The Week in Film: Jarmuschian Vampire edition


Only Lovers Left Alive
(Sony Pictures Classics)

In Theaters

If you see one movie this weekend, make it Only Lovers Left Alive.  In what could be Jim Jarmusch’s best work, Tilda Swinton and Tom Hiddleston play centuries-old vampires who offer witty musings on existence while traversing Detroit and Tangier by night.  As of now, it’s my #3 movie of the year behind The Grand Budapest Hotel and The Past, and might be #2 if The Past is deemed a 2013 release.

If you have time for another movie, see Only Lovers Left Alive again, and if there’s room for a third, check out God’s Pocket.  Directed by Mad Men‘s John Slattery, the dark drama features one of Philip Seymour Hoffman’s final performances and strong supporting turns from Christina Hendricks, John Turturro, and Eddie Marsan.
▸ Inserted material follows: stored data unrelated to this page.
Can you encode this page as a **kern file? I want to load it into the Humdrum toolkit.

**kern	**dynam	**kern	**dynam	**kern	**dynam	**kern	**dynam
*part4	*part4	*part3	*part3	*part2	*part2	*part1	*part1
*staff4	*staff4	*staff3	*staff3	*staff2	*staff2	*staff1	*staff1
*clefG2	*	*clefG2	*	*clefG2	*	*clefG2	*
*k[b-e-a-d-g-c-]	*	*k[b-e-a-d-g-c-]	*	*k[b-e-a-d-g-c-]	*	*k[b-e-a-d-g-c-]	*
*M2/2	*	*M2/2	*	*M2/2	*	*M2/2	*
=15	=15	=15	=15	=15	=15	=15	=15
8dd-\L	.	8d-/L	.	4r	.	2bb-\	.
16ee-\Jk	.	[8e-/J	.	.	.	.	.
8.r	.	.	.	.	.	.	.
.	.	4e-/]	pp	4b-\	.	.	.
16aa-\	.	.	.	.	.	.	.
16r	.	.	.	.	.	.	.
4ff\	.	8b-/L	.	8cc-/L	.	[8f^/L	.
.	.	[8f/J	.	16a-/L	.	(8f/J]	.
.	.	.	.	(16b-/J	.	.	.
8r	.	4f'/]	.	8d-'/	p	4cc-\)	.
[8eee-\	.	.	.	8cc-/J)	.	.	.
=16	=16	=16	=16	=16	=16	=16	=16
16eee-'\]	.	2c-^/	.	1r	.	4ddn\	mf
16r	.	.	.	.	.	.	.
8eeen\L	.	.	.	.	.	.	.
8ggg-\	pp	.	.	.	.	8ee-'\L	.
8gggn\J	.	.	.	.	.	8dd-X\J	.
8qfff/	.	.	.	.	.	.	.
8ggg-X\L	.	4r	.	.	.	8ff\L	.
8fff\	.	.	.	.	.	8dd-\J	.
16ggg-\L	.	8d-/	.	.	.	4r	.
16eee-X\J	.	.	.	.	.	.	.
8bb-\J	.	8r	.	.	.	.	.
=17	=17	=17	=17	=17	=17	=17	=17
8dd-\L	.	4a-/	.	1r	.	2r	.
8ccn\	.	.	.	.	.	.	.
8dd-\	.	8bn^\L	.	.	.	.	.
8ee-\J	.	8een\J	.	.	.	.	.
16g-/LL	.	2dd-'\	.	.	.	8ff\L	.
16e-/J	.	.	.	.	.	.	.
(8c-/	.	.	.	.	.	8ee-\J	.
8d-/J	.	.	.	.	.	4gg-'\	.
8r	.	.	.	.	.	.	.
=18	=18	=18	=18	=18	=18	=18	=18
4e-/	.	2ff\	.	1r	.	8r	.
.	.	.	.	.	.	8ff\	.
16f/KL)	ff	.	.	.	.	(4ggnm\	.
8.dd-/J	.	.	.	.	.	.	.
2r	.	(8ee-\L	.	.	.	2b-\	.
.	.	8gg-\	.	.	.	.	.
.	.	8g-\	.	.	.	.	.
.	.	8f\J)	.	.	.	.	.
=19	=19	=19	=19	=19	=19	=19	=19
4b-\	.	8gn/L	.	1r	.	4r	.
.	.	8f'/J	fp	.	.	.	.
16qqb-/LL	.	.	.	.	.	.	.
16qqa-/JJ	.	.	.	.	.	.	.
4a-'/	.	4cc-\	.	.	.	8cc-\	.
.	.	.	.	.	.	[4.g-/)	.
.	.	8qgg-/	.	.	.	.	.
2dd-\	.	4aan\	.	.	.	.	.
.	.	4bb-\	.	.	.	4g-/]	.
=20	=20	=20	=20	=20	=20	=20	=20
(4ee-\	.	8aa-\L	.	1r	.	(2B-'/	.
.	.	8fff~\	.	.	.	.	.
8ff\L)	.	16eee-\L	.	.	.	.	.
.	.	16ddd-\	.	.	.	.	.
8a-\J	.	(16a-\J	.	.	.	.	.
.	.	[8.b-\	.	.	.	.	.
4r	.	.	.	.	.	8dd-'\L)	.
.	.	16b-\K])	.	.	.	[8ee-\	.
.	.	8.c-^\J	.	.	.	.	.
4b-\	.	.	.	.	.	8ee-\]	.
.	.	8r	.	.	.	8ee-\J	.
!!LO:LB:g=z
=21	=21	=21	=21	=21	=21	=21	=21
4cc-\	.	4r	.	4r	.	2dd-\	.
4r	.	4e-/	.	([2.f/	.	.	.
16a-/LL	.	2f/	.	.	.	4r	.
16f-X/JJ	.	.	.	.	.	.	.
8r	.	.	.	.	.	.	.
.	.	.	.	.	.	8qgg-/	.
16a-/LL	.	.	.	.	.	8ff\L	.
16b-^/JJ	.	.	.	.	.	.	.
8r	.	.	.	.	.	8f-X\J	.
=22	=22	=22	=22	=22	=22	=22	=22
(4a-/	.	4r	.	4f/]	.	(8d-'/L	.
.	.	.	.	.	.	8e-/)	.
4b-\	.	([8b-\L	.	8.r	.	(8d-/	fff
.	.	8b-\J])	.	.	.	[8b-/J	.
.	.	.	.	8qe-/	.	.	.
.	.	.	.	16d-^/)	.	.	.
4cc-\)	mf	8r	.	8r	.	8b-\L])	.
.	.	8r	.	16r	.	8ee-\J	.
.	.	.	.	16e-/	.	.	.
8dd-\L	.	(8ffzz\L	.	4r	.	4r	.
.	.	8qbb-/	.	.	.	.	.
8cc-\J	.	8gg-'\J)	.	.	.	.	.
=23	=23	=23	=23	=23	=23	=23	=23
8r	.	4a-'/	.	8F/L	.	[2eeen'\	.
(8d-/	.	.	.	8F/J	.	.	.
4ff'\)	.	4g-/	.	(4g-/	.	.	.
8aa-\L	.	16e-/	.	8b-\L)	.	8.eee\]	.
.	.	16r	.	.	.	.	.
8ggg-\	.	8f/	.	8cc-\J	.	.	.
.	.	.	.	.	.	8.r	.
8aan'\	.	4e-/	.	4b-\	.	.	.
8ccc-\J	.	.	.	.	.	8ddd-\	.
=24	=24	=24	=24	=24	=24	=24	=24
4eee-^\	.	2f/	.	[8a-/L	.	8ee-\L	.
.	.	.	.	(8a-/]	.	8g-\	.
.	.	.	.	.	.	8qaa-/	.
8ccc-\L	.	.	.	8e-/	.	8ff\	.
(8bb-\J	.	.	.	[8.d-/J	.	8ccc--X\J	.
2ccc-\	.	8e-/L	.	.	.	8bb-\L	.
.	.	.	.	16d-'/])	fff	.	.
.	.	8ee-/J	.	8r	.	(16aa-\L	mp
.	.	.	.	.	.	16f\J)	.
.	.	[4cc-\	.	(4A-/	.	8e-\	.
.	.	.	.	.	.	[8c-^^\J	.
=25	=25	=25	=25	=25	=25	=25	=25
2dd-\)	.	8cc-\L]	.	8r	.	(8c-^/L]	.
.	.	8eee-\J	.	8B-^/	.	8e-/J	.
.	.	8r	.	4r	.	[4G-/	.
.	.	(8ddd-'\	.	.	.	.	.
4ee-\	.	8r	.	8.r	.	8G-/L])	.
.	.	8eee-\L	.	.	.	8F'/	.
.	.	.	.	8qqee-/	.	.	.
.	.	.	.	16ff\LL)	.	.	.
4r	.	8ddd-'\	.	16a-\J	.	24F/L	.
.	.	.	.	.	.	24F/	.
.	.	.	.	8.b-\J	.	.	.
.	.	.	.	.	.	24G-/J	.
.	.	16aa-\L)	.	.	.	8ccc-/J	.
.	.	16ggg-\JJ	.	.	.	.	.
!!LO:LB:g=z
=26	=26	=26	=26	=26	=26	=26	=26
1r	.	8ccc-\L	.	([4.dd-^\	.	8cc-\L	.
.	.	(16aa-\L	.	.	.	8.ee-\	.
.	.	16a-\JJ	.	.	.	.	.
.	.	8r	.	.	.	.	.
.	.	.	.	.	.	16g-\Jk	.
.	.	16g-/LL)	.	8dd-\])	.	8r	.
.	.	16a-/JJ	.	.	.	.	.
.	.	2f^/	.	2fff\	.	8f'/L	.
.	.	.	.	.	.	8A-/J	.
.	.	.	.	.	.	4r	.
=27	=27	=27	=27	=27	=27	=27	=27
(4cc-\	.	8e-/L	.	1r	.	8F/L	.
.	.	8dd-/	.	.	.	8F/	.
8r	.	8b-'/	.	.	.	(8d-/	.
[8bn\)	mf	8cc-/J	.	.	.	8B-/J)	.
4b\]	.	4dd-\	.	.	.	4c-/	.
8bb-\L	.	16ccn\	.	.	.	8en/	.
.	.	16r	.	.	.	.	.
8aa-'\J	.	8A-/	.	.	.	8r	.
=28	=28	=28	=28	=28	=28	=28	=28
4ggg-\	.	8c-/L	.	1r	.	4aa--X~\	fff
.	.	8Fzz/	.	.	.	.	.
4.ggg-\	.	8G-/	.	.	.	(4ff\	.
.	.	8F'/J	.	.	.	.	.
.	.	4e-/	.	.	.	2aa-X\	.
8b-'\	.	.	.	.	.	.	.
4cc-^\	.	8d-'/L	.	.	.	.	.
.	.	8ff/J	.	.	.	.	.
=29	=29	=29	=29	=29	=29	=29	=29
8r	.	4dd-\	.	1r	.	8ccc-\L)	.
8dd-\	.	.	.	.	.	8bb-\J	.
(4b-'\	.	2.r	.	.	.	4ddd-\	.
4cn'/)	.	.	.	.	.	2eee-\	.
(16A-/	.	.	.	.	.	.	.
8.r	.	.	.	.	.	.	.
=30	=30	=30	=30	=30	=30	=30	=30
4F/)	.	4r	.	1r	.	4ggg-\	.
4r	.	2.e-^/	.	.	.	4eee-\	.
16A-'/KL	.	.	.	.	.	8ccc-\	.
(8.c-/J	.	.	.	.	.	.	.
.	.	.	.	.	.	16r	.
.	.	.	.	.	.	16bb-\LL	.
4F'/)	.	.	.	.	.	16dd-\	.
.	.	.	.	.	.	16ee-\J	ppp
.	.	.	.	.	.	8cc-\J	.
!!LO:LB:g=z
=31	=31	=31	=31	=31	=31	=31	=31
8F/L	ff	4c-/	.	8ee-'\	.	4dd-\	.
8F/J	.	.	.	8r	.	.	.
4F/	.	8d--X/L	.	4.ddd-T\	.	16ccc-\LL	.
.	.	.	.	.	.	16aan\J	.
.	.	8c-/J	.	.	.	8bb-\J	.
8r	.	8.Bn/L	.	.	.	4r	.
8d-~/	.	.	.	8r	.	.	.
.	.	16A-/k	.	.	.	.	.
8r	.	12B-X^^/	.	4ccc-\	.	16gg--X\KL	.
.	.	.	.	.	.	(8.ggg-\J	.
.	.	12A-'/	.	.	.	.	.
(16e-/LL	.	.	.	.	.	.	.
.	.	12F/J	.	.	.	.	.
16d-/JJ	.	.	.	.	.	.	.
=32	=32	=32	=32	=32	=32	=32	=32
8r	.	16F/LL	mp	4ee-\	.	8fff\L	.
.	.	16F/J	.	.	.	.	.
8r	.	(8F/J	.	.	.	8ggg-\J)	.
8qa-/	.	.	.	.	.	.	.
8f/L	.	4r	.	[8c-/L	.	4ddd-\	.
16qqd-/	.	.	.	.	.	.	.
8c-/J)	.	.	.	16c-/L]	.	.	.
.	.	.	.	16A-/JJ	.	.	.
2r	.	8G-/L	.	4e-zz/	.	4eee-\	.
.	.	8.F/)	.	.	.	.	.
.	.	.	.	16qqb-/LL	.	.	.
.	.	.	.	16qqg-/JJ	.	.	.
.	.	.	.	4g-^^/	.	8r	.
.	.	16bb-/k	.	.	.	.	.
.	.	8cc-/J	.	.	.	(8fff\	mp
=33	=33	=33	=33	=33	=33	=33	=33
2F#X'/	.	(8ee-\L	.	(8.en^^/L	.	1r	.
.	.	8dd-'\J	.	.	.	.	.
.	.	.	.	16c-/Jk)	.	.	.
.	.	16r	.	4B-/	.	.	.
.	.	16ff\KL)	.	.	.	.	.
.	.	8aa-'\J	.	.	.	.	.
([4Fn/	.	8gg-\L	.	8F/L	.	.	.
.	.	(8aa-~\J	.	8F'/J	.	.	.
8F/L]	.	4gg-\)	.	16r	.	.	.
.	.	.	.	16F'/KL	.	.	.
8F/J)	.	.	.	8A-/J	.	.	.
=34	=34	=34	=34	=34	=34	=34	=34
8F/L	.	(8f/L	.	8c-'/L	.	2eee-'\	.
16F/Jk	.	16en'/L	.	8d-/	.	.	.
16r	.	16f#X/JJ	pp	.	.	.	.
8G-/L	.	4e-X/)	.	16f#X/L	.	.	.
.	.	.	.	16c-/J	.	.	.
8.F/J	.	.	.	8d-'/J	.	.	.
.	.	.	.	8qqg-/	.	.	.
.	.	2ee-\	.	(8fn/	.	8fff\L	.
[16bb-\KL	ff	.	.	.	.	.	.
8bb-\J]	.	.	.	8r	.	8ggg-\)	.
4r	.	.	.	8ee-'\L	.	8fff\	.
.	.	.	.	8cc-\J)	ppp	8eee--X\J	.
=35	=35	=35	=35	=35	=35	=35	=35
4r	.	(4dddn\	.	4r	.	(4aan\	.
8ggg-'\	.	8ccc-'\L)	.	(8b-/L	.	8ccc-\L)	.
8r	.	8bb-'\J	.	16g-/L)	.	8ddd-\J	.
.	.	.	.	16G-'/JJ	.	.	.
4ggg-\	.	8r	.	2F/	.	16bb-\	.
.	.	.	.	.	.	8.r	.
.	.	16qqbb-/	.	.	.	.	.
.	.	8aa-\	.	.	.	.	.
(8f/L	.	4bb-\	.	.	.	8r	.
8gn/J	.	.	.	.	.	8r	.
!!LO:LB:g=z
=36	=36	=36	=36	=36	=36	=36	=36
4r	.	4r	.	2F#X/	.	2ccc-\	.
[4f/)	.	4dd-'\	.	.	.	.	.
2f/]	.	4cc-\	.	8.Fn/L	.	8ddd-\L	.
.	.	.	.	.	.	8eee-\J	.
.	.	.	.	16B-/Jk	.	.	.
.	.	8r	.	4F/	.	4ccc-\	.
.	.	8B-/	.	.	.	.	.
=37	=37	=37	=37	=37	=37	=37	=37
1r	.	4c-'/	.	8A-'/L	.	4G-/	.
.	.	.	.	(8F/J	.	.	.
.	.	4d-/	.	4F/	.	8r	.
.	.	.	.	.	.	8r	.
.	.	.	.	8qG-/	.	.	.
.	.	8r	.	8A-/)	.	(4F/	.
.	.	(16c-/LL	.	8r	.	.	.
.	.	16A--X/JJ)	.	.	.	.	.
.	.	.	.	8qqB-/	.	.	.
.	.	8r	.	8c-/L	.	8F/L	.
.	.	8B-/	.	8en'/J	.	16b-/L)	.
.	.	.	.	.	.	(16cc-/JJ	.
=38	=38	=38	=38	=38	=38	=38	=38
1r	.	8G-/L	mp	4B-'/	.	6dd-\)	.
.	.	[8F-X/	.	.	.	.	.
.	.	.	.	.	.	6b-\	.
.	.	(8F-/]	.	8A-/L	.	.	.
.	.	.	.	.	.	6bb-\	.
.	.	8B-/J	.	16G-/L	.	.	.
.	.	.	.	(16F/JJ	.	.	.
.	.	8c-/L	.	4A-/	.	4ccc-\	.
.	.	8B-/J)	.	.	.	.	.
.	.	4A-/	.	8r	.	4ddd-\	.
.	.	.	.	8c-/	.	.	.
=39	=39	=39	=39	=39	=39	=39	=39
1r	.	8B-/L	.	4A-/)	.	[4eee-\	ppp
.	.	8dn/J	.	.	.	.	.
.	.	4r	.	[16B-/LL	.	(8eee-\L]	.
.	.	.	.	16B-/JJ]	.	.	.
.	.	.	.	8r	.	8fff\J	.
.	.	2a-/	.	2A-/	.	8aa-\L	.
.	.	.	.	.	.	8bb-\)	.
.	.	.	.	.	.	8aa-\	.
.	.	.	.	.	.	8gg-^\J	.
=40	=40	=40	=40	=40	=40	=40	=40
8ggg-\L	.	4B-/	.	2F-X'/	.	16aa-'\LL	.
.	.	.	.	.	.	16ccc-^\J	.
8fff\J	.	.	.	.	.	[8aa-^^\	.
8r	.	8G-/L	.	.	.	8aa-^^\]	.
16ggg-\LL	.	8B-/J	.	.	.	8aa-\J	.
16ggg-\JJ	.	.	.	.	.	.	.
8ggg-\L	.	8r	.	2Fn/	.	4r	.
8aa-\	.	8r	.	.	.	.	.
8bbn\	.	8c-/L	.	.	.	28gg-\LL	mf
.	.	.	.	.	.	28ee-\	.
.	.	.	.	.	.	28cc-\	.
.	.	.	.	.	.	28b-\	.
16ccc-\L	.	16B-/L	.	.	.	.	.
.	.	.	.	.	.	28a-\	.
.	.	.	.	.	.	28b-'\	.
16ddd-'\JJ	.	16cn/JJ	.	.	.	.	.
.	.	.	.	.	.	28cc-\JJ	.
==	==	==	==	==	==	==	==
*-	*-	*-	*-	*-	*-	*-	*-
I missed the press screening for The Railway Man two weeks ago, so I’ll be playing catch-up with this tale of a British former P.O.W. (Colin Firth) suffering from PTSD who seeks revenge on his Japanese torturer.  Nicole Kidman and Stellan Skarsgård also star.  The other newbies are Godzilla, touted by many major market critics as the best blockbuster in years, and Million Dollar Arm.  Keeping the Mad Men theme going, the Jon Hamm vehicle looks like your average sappy sports movie, but whose screenplay by Tom McCarthy (Win Win) makes its Indian baseball (no, not like Major League) story far more interesting.

Fleeing the Scene

Finding Vivian Maier proved that Asheville can occasionally support a documentary and ends its improbable three-week run.  Elsewhere, Blue Ruin and Particle Fever rightfully flopped and NeighborsThe Amazing Spider-Man 2, and Legends of Oz: Dorothy’s Return have been cut back to a single screen apiece.

(Warner Bros.)


Spike Jonze’s masterful Her and the erotic French thriller Stranger by the Lake are two highly recommended and vastly different new options.  Even though Michel Godry’s last film, The We and the I, was a near-total mess, I’m curious to check out his animated conversation with Noam Chomsky, Is the Man Who Is Tall Happy?  I have no desire, however, to revisit two of the year’s worst offering to date, I, Frankenstein (which my Citizen-Times colleague Bruce Steele gave an “F”) and That Awkward Moment (which got failing marks from me).

On Netflix Instant

An unusual yet exciting range of titles this week, starting with Michael Bay’s best film, Pain & Gain, and Joss Whedon’s fun, low-budget production of Much Ado About Nothing.  The aforementioned Stranger by the Lake and Is the Man Who Is Tall Happy? are also available, and while I didn’t go gaga over Abbas Kiarostami’s Like Someone in LoveI respect its artistry and reserved storytelling.  Conversely, I admire less about the MacArthur-in-Japan flick Emperor and its goofy Matthew Fox performance and next to nothing about animated monstrosity Free Birds, one of my ten worst films of 2013.  The sound of Owen Wilson screaming still haunts me on certain nights.